The past two months have been mainly spent on the gardens, helping with peoples dwellings and working on the social aspects of the community, such as a two day intro to Holistic Management (a decision making framework), designing, planning and reading books together on group dynamics.

Now we are getting ready for more action!
The superadobe oven has been cobbed and is now ready for its final render layer, although we have already used it 3 times for pizza night with great success. Pizza nights are lovely, we all knead dough on our wooden trestle table overlooking the meadow at sunset, sit by the fire and drink cider that is made on the property by our own 'master brewer'.

Stomping Cob... the muddy job my mum would say I'm born to do!

This weekend we started our outdoor rocket stoves, which will soon be finished and then we can harness the power of fire for all our cooking needs. Rocket stoves are a really efficient use of energy, and are incredibly simple to make.

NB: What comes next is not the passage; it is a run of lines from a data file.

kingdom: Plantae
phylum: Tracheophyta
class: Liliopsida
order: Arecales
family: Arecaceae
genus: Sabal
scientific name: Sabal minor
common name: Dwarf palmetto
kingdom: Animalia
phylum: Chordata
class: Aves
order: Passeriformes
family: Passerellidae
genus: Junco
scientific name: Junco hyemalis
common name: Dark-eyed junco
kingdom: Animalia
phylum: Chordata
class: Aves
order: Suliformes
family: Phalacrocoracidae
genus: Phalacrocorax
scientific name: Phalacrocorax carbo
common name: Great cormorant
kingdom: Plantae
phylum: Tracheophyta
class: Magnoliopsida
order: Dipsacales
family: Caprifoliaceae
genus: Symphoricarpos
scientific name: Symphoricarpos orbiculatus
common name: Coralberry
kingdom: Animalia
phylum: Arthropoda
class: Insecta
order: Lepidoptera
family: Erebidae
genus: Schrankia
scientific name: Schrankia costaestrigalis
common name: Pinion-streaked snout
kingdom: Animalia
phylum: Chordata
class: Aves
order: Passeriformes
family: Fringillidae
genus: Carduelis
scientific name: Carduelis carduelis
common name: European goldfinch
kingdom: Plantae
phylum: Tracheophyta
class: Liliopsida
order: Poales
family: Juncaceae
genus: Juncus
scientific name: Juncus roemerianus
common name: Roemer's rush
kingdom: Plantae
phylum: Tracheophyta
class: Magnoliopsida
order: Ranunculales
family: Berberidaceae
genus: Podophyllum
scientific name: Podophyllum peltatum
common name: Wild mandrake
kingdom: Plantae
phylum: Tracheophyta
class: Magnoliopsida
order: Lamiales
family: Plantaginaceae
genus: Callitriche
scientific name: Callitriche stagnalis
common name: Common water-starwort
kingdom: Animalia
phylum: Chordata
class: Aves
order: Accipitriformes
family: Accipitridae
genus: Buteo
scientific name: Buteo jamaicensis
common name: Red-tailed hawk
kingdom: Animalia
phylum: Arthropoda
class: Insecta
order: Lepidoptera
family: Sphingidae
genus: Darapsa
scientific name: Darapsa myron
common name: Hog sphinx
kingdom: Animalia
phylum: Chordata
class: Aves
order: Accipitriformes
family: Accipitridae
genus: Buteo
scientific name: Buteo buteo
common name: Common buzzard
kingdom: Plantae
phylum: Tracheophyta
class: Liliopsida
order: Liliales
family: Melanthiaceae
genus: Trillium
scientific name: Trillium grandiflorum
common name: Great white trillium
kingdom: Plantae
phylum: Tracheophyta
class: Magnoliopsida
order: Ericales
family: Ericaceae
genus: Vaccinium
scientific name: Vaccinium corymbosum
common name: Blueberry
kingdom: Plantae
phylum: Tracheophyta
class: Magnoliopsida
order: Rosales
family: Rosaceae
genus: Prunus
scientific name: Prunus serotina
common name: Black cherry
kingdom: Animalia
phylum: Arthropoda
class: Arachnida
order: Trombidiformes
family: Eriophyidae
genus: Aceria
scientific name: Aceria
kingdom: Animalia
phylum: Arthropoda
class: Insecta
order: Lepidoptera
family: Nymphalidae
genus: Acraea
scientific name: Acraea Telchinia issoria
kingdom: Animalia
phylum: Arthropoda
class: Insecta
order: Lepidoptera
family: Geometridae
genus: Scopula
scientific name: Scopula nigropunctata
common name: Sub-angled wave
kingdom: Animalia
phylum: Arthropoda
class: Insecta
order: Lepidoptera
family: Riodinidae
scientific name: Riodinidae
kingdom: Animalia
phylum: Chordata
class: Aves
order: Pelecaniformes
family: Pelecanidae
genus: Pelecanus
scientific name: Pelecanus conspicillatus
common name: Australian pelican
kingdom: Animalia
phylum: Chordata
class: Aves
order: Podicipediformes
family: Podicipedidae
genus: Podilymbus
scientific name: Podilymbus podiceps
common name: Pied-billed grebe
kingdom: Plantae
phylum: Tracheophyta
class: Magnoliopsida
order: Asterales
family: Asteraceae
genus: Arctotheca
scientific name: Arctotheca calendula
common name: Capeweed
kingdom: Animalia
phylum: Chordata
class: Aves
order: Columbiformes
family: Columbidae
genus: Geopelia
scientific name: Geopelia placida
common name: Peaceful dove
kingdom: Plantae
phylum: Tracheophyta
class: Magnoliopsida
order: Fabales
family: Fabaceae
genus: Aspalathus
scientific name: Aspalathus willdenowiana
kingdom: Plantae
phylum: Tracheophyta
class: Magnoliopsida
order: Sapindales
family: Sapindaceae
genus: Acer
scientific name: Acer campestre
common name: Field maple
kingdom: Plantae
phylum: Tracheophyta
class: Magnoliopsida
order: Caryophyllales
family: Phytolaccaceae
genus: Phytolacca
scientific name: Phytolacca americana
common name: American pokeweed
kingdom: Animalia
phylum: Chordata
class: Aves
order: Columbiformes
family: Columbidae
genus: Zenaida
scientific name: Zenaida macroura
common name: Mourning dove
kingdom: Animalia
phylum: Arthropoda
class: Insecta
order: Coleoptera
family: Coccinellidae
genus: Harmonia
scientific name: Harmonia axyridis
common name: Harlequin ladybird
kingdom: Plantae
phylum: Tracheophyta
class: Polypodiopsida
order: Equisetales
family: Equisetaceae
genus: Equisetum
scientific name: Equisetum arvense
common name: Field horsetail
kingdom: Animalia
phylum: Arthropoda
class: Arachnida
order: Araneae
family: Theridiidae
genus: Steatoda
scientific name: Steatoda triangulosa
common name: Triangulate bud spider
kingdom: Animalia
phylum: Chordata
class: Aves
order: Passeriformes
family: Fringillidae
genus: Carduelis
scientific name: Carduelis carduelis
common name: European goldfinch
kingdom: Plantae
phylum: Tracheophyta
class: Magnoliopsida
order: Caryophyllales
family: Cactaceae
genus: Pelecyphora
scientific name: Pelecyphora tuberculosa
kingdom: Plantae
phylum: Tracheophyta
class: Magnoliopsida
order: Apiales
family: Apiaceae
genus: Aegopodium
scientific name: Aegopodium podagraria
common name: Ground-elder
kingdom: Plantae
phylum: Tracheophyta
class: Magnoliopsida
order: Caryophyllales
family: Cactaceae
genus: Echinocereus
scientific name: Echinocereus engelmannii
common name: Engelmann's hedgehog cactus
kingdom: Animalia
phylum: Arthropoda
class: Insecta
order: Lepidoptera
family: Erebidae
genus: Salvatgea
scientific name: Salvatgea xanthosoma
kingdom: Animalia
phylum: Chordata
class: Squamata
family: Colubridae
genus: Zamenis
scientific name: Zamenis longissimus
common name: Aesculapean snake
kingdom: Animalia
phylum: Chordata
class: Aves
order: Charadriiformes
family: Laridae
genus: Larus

Rocket Stove using an upside down trough as a stand and old bricks

Cobbing around the Rocket Stove

The two Rocket Stoves nearly finished, the chimney still needs to be built up


I am looking forward to building the Shower block using lots of old windows, planting flowers around the Yurt, baking bread on the combustion stove and generally beautifying everything as the cooler weather sets in.

Before coming to this property and participating in this project I thought I lived quite a 'conscious' and aware lifestyle, but I am happy to be with a bunch of people who constantly inspire me and challenge my ideas of what 'Simple' living really is.

I look forward to many more months of learning, doing, exploring and being.


My best friend, Zero.




Here is an excerpt from our Vision Statement written by Samuel Alexander of the Simplicity Institute. 




You never change things by fighting the existing reality. To change something, build a new model that makes the existing model obsolete. – Buckminster Fuller

Enough, for Everyone, Forever

When one first hears calls for a simpler way, it is easy to think that this new vision must be about hardship and deprivation; that it means going back to the Stone Age, resigning ourselves to a stagnant culture, or being anti-progress. Not so.

Voluntary simplicity liberates us from the burden of pursuing material excess. We simply don’t need so much stuff – certainly not if it comes at the cost of planetary health, social justice, and personal well-being.

Consumerism is a gross failure of imagination, a debilitating addiction that degrades nature and doesn’t even satisfy the universal human craving for meaning.

By contrast, voluntary simplicity refers to a way of life based on very modest material and energy needs but which is nevertheless rich in other dimensions – a life of frugal abundance. It is about creating an economy based on sufficiency, knowing how much is enough to live well, and discovering that enough is plenty.

The lifestyle implications of one planet living are far more radical than the ‘light green’ forms of sustainable consumption that are widely discussed today. Turning off the lights, taking shorter showers, and recycling are all necessary parts of what sustainability will require of us, but these measures are far from enough.

But this does not mean we must live a life of painful sacrifice. Most of our basic needs can be met in quite simple and low-impact ways, while maintaining a high quality of life.

Only by striving for and achieving material sufficiency can there ever be ‘enough, for everyone, forever.’